▸ EXERCISE INPUTS:
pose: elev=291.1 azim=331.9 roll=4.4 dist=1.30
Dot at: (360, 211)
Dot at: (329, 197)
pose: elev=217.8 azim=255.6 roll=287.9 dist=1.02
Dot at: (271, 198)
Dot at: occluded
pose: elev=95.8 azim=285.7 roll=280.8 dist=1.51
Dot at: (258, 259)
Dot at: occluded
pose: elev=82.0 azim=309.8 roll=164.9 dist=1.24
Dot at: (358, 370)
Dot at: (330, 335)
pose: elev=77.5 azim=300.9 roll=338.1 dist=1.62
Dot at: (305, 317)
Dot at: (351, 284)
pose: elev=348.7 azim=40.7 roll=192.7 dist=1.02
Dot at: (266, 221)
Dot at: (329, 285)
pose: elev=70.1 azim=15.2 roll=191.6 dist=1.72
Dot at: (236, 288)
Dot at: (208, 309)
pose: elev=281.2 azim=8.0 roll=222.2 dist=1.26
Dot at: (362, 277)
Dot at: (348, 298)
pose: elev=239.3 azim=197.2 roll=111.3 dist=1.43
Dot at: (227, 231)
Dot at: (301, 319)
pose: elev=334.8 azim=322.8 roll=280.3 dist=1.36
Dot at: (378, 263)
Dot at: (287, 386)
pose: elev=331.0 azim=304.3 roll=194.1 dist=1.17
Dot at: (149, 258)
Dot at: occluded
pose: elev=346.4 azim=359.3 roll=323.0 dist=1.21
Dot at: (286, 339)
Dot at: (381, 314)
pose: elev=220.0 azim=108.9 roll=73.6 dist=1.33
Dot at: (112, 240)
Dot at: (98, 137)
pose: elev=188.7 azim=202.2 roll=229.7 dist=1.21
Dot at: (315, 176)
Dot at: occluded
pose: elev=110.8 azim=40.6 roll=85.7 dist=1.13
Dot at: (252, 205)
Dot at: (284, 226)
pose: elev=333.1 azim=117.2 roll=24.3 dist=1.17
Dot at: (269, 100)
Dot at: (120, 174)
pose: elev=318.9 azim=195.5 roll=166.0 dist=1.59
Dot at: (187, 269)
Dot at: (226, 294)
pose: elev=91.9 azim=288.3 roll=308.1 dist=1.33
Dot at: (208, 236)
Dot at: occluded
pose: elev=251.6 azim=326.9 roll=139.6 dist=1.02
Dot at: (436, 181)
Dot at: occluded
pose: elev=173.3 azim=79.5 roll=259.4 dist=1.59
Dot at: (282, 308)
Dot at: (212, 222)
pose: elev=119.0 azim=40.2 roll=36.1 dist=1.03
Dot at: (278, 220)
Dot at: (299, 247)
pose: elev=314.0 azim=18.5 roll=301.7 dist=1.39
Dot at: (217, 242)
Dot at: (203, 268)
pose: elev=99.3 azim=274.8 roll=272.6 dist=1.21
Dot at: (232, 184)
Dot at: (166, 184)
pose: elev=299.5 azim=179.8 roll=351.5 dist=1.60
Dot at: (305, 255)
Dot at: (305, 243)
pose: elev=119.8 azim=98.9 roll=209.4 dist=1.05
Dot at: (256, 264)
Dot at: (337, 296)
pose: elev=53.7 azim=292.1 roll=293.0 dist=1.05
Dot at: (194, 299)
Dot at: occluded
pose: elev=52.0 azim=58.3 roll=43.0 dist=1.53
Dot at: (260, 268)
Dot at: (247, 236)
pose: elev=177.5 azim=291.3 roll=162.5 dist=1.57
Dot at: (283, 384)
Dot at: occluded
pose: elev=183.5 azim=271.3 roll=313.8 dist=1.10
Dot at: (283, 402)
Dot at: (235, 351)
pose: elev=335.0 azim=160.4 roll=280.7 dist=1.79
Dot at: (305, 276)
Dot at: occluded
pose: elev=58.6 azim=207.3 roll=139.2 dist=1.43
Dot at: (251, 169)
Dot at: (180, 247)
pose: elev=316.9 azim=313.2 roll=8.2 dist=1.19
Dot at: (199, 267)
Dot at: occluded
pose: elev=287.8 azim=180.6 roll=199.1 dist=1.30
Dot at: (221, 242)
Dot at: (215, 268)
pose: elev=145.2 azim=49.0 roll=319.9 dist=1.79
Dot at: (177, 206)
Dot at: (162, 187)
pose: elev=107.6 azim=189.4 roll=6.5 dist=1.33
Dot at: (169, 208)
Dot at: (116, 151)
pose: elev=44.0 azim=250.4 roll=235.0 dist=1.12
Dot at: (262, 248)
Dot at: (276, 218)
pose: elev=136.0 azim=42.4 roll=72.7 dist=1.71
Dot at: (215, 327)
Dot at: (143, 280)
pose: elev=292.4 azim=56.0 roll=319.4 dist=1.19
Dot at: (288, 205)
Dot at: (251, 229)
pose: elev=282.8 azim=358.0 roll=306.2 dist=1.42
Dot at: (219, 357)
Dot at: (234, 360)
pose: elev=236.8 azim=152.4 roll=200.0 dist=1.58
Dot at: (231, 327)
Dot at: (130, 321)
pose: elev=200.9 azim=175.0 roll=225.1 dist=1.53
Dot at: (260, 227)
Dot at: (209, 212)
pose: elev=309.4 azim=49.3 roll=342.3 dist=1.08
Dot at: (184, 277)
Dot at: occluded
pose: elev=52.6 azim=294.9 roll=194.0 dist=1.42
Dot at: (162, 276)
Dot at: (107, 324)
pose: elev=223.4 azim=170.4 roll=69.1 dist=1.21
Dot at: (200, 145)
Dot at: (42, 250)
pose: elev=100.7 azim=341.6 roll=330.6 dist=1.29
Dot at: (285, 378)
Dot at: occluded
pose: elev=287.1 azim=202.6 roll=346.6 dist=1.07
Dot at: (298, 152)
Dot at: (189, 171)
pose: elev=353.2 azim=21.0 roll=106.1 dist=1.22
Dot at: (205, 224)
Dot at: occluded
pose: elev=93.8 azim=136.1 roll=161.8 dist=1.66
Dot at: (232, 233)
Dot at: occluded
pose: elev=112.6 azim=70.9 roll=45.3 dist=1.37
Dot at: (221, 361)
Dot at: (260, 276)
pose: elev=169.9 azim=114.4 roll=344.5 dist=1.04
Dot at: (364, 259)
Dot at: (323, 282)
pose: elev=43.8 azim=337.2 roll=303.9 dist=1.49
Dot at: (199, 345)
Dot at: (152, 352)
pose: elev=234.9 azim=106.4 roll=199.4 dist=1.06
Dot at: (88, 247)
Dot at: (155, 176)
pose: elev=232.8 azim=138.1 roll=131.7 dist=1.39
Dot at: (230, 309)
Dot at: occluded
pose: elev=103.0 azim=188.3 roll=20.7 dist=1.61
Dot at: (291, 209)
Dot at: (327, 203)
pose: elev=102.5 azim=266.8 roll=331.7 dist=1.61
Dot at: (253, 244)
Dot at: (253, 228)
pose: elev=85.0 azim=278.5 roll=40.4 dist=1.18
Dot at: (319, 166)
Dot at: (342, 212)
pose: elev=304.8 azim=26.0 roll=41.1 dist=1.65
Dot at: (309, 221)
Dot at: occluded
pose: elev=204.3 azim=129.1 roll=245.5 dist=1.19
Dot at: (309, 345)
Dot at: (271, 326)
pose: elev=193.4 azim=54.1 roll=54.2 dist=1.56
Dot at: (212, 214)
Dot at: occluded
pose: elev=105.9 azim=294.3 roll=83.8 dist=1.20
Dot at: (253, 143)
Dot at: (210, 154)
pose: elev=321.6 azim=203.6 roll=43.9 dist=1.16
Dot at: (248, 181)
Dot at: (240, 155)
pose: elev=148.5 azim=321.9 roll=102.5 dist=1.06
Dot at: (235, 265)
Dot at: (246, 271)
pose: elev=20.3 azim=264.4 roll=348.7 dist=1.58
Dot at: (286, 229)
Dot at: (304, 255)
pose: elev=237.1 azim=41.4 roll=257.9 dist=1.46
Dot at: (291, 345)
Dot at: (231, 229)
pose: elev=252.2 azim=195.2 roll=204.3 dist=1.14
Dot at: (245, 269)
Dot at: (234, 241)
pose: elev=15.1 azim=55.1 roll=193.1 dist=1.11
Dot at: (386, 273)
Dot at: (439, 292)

▸ SHORT EXERCISE: Update the lines starting at the first one and ending at the one containing "Dot at: (247, 236)", replacing "elev=" with "elevation=" and leaving everything else unchanged.

▸ ANSWER TO THIS TASK:
pose: elevation=291.1 azim=331.9 roll=4.4 dist=1.30
Dot at: (360, 211)
Dot at: (329, 197)
pose: elevation=217.8 azim=255.6 roll=287.9 dist=1.02
Dot at: (271, 198)
Dot at: occluded
pose: elevation=95.8 azim=285.7 roll=280.8 dist=1.51
Dot at: (258, 259)
Dot at: occluded
pose: elevation=82.0 azim=309.8 roll=164.9 dist=1.24
Dot at: (358, 370)
Dot at: (330, 335)
pose: elevation=77.5 azim=300.9 roll=338.1 dist=1.62
Dot at: (305, 317)
Dot at: (351, 284)
pose: elevation=348.7 azim=40.7 roll=192.7 dist=1.02
Dot at: (266, 221)
Dot at: (329, 285)
pose: elevation=70.1 azim=15.2 roll=191.6 dist=1.72
Dot at: (236, 288)
Dot at: (208, 309)
pose: elevation=281.2 azim=8.0 roll=222.2 dist=1.26
Dot at: (362, 277)
Dot at: (348, 298)
pose: elevation=239.3 azim=197.2 roll=111.3 dist=1.43
Dot at: (227, 231)
Dot at: (301, 319)
pose: elevation=334.8 azim=322.8 roll=280.3 dist=1.36
Dot at: (378, 263)
Dot at: (287, 386)
pose: elevation=331.0 azim=304.3 roll=194.1 dist=1.17
Dot at: (149, 258)
Dot at: occluded
pose: elevation=346.4 azim=359.3 roll=323.0 dist=1.21
Dot at: (286, 339)
Dot at: (381, 314)
pose: elevation=220.0 azim=108.9 roll=73.6 dist=1.33
Dot at: (112, 240)
Dot at: (98, 137)
pose: elevation=188.7 azim=202.2 roll=229.7 dist=1.21
Dot at: (315, 176)
Dot at: occluded
pose: elevation=110.8 azim=40.6 roll=85.7 dist=1.13
Dot at: (252, 205)
Dot at: (284, 226)
pose: elevation=333.1 azim=117.2 roll=24.3 dist=1.17
Dot at: (269, 100)
Dot at: (120, 174)
pose: elevation=318.9 azim=195.5 roll=166.0 dist=1.59
Dot at: (187, 269)
Dot at: (226, 294)
pose: elevation=91.9 azim=288.3 roll=308.1 dist=1.33
Dot at: (208, 236)
Dot at: occluded
pose: elevation=251.6 azim=326.9 roll=139.6 dist=1.02
Dot at: (436, 181)
Dot at: occluded
pose: elevation=173.3 azim=79.5 roll=259.4 dist=1.59
Dot at: (282, 308)
Dot at: (212, 222)
pose: elevation=119.0 azim=40.2 roll=36.1 dist=1.03
Dot at: (278, 220)
Dot at: (299, 247)
pose: elevation=314.0 azim=18.5 roll=301.7 dist=1.39
Dot at: (217, 242)
Dot at: (203, 268)
pose: elevation=99.3 azim=274.8 roll=272.6 dist=1.21
Dot at: (232, 184)
Dot at: (166, 184)
pose: elevation=299.5 azim=179.8 roll=351.5 dist=1.60
Dot at: (305, 255)
Dot at: (305, 243)
pose: elevation=119.8 azim=98.9 roll=209.4 dist=1.05
Dot at: (256, 264)
Dot at: (337, 296)
pose: elevation=53.7 azim=292.1 roll=293.0 dist=1.05
Dot at: (194, 299)
Dot at: occluded
pose: elevation=52.0 azim=58.3 roll=43.0 dist=1.53
Dot at: (260, 268)
Dot at: (247, 236)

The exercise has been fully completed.